Dave Salvatore, director of AI inference, benchmarking, and cloud at Nvidia, attributed much of the Grace Hopper advantage to memory access. Through the proprietary C2C link that binds the Grace chip to the Hopper chip, the GPU can directly access 480 GB of CPU memory and there is an additional 16 GB of high-bandwidth memory attached to the Grace chip itself. (The next generation of Grace Hopper will add even more memory capacity, climbing to 140 GB from its 96 GB total today, Salvatore says.) The combined chip can also steer extra power to the GPU when the CPU is less busy, allowing the GPU to ramp up its performance.
Besides Grace Hopper’s arrival, Nvidia had its usual fine showing, as you can see in the charts below of all the inference performance results for datacenter-class computers.
MLPerf Datacenter Inference v3.1 Results
Things could get even better for the GPU giant. Nvidia announced a new software library that effectively doubled the H100’s performance on GPT-J. Called TensorRT-LLM, it wasn’t ready in time for MLPerf v3.1 tests, which were submitted in early August. The key innovation is something called inflight batching, says Salvatore. The work involved in executing an LLM can vary a lot. For example, the same neural network can be asked to turn a 20-page article into a one-page essay or a summarize a 1 page article in 100 words. TensorRT-LLM basically keeps these queries from stalling each other, so small queries can get done while big jobs are in process, too.
Intel Closes In
Intel’s Habana Gaudi2 accelerator has been stalking the H100 in previous rounds of benchmarks. This time Intel only trialed a single 2-CPU, 8-accelerator computer and only on the LLM benchmark. That system trailed Nvidia’s fastest machine by between 8 and 22 percent at the task.

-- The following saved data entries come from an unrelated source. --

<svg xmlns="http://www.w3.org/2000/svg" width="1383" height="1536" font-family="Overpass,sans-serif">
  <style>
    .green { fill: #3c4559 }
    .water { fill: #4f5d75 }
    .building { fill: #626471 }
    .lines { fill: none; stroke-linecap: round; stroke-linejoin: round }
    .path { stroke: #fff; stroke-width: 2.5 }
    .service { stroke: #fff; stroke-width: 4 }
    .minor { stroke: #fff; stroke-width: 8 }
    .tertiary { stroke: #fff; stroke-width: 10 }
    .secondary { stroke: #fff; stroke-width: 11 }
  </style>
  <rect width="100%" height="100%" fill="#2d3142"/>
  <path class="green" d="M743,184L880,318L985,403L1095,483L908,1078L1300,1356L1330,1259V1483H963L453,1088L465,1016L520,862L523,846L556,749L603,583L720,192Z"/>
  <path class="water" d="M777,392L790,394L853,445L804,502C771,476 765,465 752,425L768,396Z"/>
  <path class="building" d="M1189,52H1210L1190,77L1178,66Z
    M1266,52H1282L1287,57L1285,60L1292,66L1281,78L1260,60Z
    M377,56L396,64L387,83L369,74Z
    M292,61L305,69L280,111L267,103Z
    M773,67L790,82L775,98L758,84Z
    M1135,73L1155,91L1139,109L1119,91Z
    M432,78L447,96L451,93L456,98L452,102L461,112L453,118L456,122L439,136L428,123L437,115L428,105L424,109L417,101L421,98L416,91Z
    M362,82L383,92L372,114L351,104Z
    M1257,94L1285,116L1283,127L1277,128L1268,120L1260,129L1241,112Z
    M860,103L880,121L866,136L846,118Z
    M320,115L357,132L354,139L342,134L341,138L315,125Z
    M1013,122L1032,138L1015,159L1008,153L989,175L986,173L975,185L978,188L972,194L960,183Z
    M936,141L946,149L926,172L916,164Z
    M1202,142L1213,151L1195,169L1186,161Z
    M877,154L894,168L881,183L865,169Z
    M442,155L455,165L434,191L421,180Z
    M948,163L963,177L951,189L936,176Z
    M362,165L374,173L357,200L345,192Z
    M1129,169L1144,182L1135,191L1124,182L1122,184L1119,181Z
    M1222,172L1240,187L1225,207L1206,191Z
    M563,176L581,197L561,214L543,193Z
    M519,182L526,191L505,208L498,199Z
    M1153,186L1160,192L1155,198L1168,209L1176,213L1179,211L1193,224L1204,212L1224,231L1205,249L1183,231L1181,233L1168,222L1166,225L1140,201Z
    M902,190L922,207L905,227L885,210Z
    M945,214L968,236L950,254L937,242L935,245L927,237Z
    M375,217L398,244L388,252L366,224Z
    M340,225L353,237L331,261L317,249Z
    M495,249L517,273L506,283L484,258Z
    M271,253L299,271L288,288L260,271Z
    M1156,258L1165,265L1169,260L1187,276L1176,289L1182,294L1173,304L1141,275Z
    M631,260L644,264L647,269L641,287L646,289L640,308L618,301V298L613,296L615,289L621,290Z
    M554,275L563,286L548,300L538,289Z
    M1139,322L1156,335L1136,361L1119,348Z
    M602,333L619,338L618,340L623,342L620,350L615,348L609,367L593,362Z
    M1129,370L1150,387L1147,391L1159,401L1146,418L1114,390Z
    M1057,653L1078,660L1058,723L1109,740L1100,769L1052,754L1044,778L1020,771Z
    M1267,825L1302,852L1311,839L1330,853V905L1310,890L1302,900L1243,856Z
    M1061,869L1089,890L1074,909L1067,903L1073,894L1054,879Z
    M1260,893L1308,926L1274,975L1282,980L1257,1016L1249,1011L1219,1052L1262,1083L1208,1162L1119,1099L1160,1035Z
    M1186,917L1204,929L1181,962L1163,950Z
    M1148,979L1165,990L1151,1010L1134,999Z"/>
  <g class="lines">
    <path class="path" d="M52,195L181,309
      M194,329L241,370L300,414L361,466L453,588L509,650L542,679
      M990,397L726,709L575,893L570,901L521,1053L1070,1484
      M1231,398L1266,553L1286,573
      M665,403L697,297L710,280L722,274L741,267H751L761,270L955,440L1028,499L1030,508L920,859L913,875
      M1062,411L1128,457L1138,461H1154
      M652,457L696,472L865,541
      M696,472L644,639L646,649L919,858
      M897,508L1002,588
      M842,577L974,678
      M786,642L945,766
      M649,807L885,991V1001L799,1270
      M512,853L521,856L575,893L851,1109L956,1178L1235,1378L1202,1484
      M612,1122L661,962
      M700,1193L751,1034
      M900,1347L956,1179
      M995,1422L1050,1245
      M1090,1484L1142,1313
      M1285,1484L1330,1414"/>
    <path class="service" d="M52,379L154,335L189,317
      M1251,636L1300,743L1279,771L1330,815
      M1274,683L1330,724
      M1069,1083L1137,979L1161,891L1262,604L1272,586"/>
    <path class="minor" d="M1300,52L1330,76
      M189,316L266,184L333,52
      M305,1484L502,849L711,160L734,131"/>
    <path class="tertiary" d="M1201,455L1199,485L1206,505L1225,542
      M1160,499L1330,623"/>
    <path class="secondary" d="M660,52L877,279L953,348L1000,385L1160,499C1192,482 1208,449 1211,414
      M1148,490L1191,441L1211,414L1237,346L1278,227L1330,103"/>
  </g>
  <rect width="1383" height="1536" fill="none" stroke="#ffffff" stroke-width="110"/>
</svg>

“In inferencing we are at almost parity with H100,” says Jordan Plawner, senior director of AI products at Intel. Customers, he says, are coming to see the Habana chips as “the only viable alternative to the H100,” which is in enormously high demand.
He also noted that Gaudi 2 is a generation behind the H100 in terms of chip manufacturing technology. The next generation will use the same chip technology as H100, he says.
Intel has also historically used MLPerf to show how much can be done using CPUs alone, albeit CPUs that now come with a dedicated matrix computation unit to help with neural networks. This round was no different. Six systems of two Intel Xeon CPUs each were tested on the LLM benchmark. While they didn’t perform anywhere near GPU standards—the Grace Hopper system was often ten times or more faster than any of them—they could still spit out a summary every second or so.
Datacenter Efficiency Results
Only Qualcomm and Nvidia chips were measured for this category. Qualcomm has previously emphasized its accelerators power efficiency, but Nvidia H100 machines competed well, too.